Uma das características estéticas do cinema de Ozu é a câmera baixa, sempre fixa, um pouco abaixo do olhar de uma pessoa sentada no tatami. Não há efeitos, nem dramaticidades. O plano fixo é uma abertura para as sugestões, pois a câmera não dirige o olhar nem influencia opiniões. É assim em Era uma Vez em Tóquio, quando um casal que vive no interior resolve ir visitar os filhos, que moram em Tokyo. Só que a vida na cidade grande não é aquela maravilha para ninguém. Os pais se tornam um incômodo para os filhos, e a única pessoa que os acolhe com carinho é a nora viúva, aquela que não tem mais nenhum parentesco com o velho casal.

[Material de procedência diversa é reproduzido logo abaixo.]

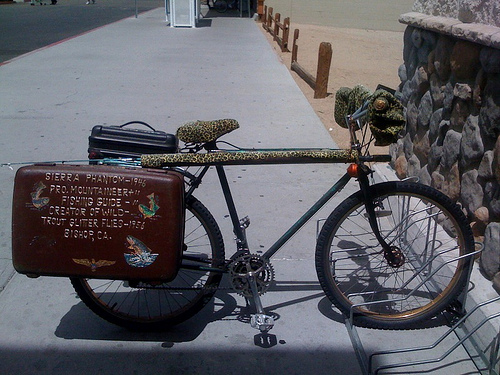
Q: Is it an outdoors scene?
A: Yes, it is outdoors.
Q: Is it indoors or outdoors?
A: It is outdoors.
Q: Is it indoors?
A: No, it is outdoors.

Still de “Tokyo Monogatari” (Era uma vez em Tokyo). Cortesia: Shochiku

O público precisa se acostumar com a linguagem do silêncio que permeia todos os filmes de Ozu. São as inflexões do “ma”, o espaço intervalar, denso, por vezes cruel. Em muitas ocasiões, o silêncio pode permanecer minutos, e crescer em dramaticidade explosiva sem que ninguém levante a voz. Daí o encanto revolucionário do cinema de Ozu. É um cinema que não exerce ódio, rancor, nem crítica social. Apenas aceita os fatos da rotina e do cotidiano, com a vida é.

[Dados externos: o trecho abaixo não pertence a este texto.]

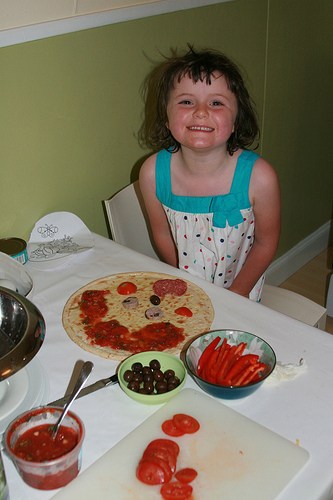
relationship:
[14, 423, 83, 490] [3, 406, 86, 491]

Ozu Yasujiro Foto: Shochiku

Ozu nasceu em Tóquio, no ano em que foi inaugurada a primeira sala de cinema no Japão. Sob a formação da era Taisho (1912-1926), de espírito liberal, burguesia em ascensão, otimismo reformista, Ozu tinha uma paixão pelo debate intelectual. Por isso fugia da escola para assistir Chaplin, Pearl White, Lilian Gish e William S. Hart. Desde cedo interessou-se pela arte do cinema e pela literatura moderna. No verão de 1923 ingressa na produtora Shochiku, em Kamata, como assistente de fotografia. Assim se enturmou com diretores e roteiristas consagrados como Naruse Mikio, Uchida Tomu, Gosho Heinosuke, Noda Kogo. Mas no ano seguinte, Ozu é convocado para a reserva do Exército. Retorna ao cinema em 1926, promovido a assistente de direção. Na década de 30, quando o Japão se movia para o ultra-nacionalismo, com a economia toda voltada para a guerra e a política visar o expansionismo, Ozu começou a ser reconhecido. Seus filmes ganharam o prêmio de Melhor Filme do Ano, na votação da revista Kinema Jumpo.

 

Com a deflagração da Guerra Sino-Japonesa, Ozu é recrutado novamente e enviado à China e Ozu interrompe suas atividades no cinema, onde ele retornaria somente em 1940. O Irmão da Família Toda, realizado em 1941 recebe novamente o prêmio de Melhor Filme do Ano, pela Kinema Jumpo. Mas mais um convocação, agora para Singapura, para realizar filmes de propaganda nacionalista, interrompe suas atividades na Shochiku. Mas desta vez, Ozu resolve aproveitar o momento para assistir a filmes americanos, como Cidadão Kane, Vinhas da Ira, Rebecca, Fantasia, E o Vento Levou…, No Tempo das Diligências e Como era Verde o meu Vale, segundo seu próprio relato. Quando a Inglaterra tomou posse do país, Ozu se tornou prisioneiro de guerra e ficou num campo de concentração.
Retornou ao Japão após o fim da Segunda Guerra, e acolhido novamente na Shochiku, com sua posição consolidada. A partir daí, Ozu entra na sua melhor fase, dirigindo Pai e Filha (1949) e Era uma Vez em Tóquio (1953), sempre em parceria com o roteirista Noda Kogo.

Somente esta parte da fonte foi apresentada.